> Task objective: Check each line of the records below and collect those that include the word "glioma".

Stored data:
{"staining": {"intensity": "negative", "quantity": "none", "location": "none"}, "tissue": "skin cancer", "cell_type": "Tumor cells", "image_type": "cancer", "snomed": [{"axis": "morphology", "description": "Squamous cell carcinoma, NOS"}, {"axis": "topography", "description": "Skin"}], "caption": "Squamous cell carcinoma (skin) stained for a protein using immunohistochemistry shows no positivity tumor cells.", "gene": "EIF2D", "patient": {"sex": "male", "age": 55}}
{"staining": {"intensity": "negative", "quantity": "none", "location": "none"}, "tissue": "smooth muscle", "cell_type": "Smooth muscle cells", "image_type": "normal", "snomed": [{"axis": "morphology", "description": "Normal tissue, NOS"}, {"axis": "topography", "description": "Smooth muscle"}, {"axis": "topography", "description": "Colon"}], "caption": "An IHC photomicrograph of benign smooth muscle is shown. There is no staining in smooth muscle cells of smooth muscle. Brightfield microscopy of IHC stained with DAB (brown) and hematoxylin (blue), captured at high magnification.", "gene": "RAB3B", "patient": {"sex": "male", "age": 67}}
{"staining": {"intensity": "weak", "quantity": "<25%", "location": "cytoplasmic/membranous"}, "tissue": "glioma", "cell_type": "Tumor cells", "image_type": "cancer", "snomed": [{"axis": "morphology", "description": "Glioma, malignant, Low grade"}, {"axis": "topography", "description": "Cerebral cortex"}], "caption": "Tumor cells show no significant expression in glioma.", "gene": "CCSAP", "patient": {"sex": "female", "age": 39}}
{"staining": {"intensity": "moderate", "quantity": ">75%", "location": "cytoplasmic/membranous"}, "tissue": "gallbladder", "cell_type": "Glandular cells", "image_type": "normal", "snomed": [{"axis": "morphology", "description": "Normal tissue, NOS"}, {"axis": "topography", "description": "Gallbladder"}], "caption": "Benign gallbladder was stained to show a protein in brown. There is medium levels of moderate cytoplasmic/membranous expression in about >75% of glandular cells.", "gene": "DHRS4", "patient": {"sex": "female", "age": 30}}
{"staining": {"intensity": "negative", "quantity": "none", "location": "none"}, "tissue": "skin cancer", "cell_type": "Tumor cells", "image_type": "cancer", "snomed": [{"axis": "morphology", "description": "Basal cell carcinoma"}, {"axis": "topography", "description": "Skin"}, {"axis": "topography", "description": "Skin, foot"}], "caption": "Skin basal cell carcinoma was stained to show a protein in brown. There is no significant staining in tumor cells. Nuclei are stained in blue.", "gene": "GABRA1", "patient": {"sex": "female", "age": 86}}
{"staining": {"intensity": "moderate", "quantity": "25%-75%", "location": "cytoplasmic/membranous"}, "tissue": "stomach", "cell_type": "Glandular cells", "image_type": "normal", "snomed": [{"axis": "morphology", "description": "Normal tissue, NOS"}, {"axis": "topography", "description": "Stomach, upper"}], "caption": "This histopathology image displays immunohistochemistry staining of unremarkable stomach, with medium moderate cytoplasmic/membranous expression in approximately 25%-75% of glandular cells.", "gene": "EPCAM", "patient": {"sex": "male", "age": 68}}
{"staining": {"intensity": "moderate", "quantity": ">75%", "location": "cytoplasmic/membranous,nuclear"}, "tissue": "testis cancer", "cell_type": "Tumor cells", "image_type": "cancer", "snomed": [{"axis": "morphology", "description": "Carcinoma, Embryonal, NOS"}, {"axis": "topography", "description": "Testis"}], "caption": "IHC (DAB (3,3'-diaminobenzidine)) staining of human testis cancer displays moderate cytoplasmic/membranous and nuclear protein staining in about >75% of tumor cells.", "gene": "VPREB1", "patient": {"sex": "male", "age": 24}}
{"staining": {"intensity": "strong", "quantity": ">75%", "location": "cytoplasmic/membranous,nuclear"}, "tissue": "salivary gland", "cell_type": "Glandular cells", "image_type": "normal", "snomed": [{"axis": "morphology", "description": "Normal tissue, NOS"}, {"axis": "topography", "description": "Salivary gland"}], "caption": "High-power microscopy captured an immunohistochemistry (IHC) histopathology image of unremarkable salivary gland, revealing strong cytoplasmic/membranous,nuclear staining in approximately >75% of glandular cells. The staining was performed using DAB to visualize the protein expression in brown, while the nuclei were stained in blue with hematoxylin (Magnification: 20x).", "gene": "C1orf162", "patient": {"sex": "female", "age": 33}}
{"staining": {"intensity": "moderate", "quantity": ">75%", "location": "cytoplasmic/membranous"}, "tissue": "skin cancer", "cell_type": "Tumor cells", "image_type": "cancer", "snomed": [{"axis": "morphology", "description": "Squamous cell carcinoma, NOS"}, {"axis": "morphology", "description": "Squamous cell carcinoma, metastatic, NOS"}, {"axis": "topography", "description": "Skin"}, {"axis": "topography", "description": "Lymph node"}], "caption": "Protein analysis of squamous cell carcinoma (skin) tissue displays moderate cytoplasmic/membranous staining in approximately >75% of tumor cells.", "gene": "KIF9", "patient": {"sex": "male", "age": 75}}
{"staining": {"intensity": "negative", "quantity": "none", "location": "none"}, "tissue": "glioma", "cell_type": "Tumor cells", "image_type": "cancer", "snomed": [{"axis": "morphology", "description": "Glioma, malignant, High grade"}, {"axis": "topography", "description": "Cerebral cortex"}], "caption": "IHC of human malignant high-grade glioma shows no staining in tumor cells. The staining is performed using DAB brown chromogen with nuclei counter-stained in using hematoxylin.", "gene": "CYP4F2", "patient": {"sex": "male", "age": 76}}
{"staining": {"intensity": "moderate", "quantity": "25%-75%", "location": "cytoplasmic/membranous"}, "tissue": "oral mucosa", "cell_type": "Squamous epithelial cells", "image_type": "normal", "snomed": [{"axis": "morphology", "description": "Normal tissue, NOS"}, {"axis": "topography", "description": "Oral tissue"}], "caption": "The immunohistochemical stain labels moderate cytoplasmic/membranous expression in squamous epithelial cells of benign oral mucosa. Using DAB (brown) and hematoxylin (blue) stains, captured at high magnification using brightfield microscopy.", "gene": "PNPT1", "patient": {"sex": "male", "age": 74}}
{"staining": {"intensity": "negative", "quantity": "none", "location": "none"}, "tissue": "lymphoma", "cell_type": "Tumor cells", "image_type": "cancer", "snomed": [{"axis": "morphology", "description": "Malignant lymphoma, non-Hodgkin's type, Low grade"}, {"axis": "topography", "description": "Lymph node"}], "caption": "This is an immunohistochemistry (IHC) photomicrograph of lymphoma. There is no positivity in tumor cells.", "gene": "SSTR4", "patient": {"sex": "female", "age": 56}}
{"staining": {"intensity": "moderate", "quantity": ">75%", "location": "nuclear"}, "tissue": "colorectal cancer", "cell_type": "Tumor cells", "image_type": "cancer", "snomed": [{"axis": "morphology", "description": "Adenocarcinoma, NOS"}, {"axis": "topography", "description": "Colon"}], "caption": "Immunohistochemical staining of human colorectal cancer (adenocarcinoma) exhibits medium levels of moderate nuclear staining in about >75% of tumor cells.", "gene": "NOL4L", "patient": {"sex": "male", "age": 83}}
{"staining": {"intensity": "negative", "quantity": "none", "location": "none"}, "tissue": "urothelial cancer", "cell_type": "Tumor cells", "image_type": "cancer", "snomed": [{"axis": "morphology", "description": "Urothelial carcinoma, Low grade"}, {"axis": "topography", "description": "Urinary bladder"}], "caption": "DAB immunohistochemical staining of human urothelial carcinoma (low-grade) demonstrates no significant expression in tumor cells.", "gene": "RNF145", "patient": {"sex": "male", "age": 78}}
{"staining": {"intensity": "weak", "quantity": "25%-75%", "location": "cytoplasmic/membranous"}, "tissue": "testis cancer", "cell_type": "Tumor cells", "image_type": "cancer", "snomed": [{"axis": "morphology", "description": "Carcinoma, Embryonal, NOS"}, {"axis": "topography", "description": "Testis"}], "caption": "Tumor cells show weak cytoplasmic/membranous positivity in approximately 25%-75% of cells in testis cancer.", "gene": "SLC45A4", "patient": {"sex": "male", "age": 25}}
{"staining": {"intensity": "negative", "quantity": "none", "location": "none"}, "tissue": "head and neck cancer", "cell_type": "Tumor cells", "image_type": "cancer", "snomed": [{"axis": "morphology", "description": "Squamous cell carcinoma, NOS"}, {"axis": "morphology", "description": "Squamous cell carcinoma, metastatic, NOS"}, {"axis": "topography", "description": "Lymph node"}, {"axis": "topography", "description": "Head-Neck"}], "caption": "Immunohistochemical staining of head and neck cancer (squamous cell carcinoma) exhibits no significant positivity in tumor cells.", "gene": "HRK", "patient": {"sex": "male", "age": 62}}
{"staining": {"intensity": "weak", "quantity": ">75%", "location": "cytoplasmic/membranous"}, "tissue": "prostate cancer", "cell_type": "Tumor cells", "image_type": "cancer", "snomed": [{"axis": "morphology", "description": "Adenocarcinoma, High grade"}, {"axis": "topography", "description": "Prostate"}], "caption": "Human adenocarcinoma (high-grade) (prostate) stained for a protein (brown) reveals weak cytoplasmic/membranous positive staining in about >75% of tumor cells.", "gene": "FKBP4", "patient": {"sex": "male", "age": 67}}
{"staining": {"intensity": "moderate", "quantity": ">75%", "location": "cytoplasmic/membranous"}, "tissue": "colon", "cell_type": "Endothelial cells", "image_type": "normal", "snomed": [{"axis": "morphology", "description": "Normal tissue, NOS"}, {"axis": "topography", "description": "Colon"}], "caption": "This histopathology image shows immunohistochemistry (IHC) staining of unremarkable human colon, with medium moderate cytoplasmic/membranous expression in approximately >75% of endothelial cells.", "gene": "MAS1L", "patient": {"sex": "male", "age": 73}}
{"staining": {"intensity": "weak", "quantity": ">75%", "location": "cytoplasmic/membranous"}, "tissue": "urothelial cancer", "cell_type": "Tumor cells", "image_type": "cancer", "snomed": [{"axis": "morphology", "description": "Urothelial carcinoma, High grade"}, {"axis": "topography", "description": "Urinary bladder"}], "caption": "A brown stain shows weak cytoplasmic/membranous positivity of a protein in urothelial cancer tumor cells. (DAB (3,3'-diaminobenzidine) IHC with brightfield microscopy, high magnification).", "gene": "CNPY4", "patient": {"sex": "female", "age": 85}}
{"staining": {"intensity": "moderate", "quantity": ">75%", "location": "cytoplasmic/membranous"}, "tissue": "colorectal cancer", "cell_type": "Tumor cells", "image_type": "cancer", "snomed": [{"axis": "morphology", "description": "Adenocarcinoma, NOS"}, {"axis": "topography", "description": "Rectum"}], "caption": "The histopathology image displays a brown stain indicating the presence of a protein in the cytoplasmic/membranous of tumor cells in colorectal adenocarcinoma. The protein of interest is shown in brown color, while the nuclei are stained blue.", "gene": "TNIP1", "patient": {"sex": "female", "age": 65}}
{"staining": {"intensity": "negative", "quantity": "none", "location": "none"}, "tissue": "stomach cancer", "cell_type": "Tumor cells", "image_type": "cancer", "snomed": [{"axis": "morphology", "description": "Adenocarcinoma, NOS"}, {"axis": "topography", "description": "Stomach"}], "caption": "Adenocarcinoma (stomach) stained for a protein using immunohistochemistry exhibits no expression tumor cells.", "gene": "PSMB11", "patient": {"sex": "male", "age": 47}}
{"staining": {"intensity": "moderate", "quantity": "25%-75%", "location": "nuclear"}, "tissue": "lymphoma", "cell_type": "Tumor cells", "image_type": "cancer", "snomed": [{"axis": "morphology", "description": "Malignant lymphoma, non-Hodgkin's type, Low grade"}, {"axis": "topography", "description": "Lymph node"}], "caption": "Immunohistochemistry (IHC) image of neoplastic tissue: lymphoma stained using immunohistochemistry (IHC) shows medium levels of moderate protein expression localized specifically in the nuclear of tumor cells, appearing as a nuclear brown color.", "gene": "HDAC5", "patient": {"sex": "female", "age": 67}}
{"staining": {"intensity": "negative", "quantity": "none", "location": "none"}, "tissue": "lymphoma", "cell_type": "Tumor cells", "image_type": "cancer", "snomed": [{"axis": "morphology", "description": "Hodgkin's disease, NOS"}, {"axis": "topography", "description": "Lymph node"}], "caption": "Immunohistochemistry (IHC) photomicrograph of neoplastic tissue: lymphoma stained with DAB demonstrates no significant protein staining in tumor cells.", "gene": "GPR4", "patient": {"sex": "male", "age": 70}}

> Result:
{"staining": {"intensity": "weak", "quantity": "<25%", "location": "cytoplasmic/membranous"}, "tissue": "glioma", "cell_type": "Tumor cells", "image_type": "cancer", "snomed": [{"axis": "morphology", "description": "Glioma, malignant, Low grade"}, {"axis": "topography", "description": "Cerebral cortex"}], "caption": "Tumor cells show no significant expression in glioma.", "gene": "CCSAP", "patient": {"sex": "female", "age": 39}}
{"staining": {"intensity": "negative", "quantity": "none", "location": "none"}, "tissue": "glioma", "cell_type": "Tumor cells", "image_type": "cancer", "snomed": [{"axis": "morphology", "description": "Glioma, malignant, High grade"}, {"axis": "topography", "description": "Cerebral cortex"}], "caption": "IHC of human malignant high-grade glioma shows no staining in tumor cells. The staining is performed using DAB brown chromogen with nuclei counter-stained in using hematoxylin.", "gene": "CYP4F2", "patient": {"sex": "male", "age": 76}}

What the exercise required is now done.